- [Data section]
%%
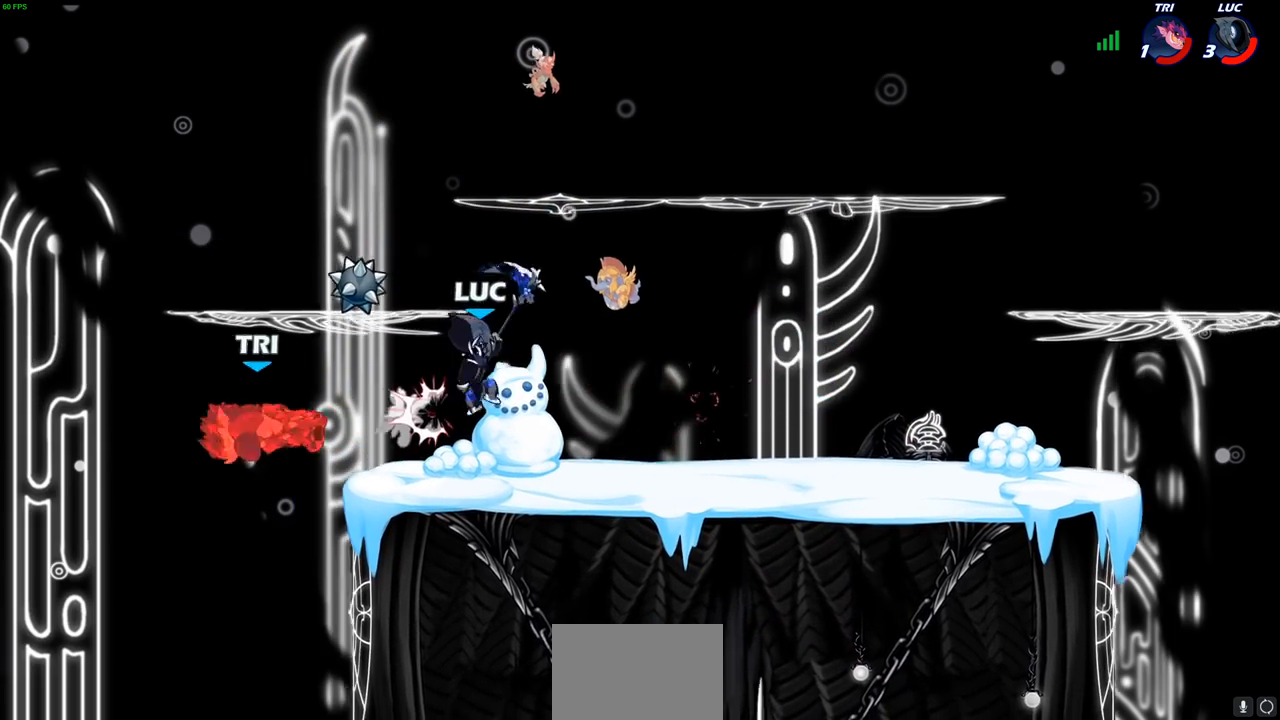
{"buttons": [], "left_stick": "down-left", "right_stick": "center", "events": [[233, "left_stick", "center"], [283, "left_stick", "up-left"], [433, "left_stick", "down-left"]]}
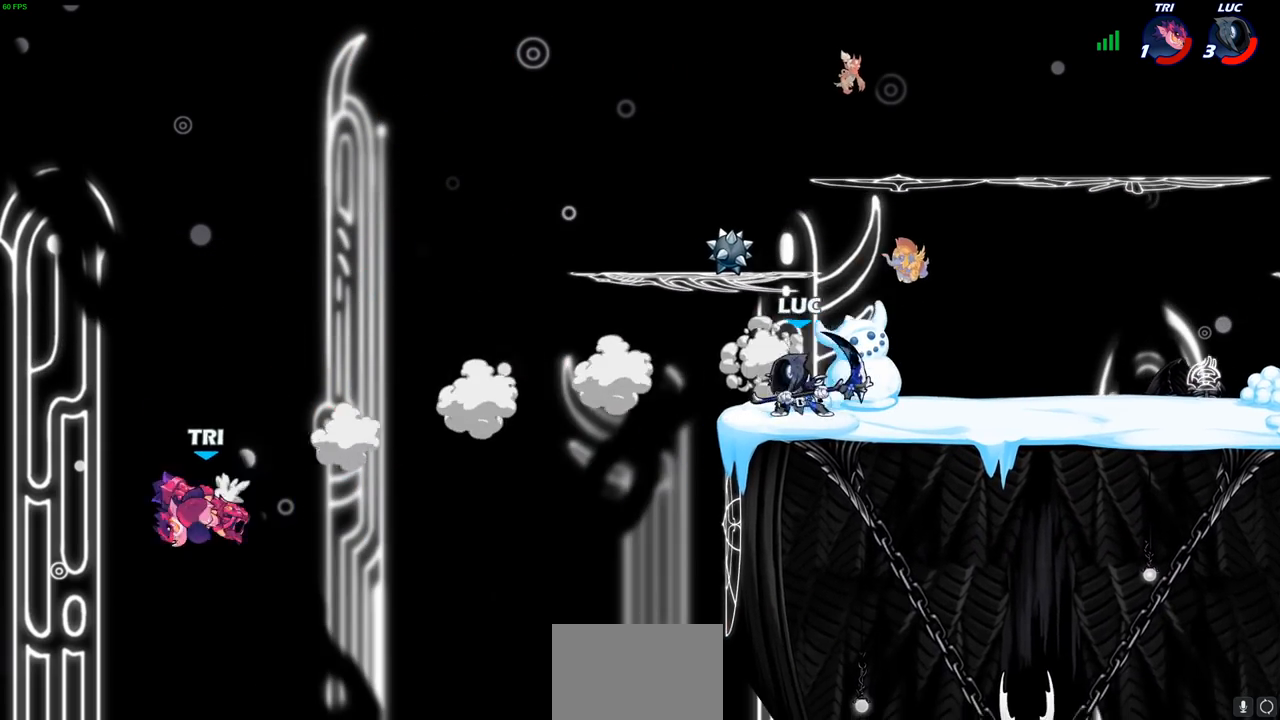
{"buttons": ["CIRCLE"], "left_stick": "down-left", "right_stick": "center", "events": [[33, "R2", "down"], [67, "CIRCLE", "down"], [233, "R2", "up"]]}
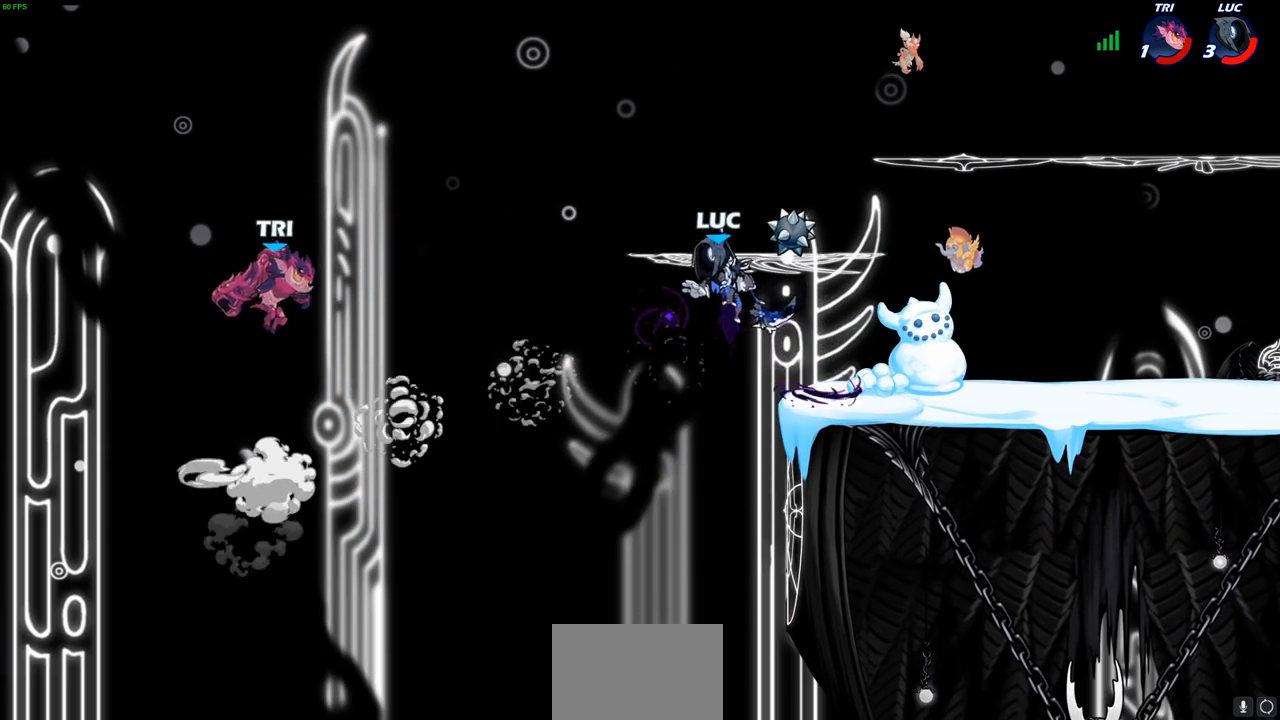
{"buttons": [], "left_stick": "center", "right_stick": "center", "events": [[283, "CIRCLE", "up"], [333, "left_stick", "center"]]}
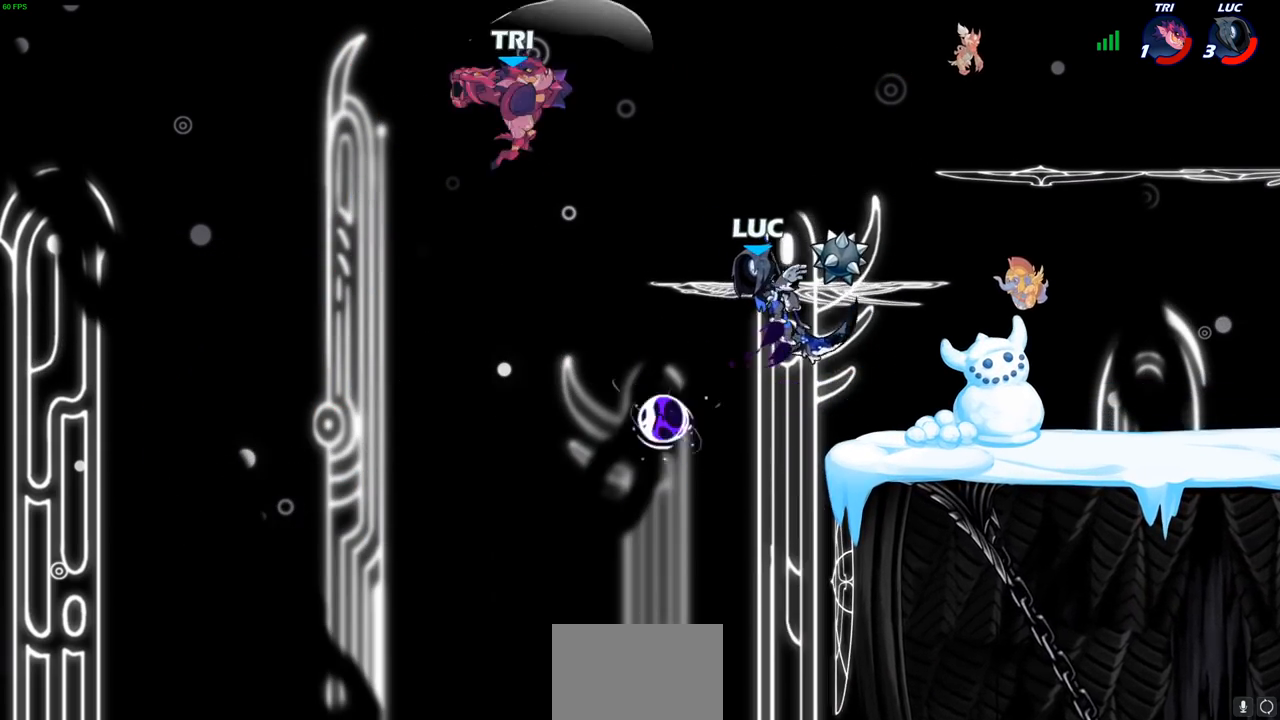
{"buttons": [], "left_stick": "up-right", "right_stick": "center", "events": [[383, "left_stick", "left"], [500, "left_stick", "up-right"]]}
%%
- [Work order]
Collect, from the material above, every line containing the word "down".

- [Worked solution]
{"buttons": [], "left_stick": "down-left", "right_stick": "center", "events": [[233, "left_stick", "center"], [283, "left_stick", "up-left"], [433, "left_stick", "down-left"]]}
{"buttons": ["CIRCLE"], "left_stick": "down-left", "right_stick": "center", "events": [[33, "R2", "down"], [67, "CIRCLE", "down"], [233, "R2", "up"]]}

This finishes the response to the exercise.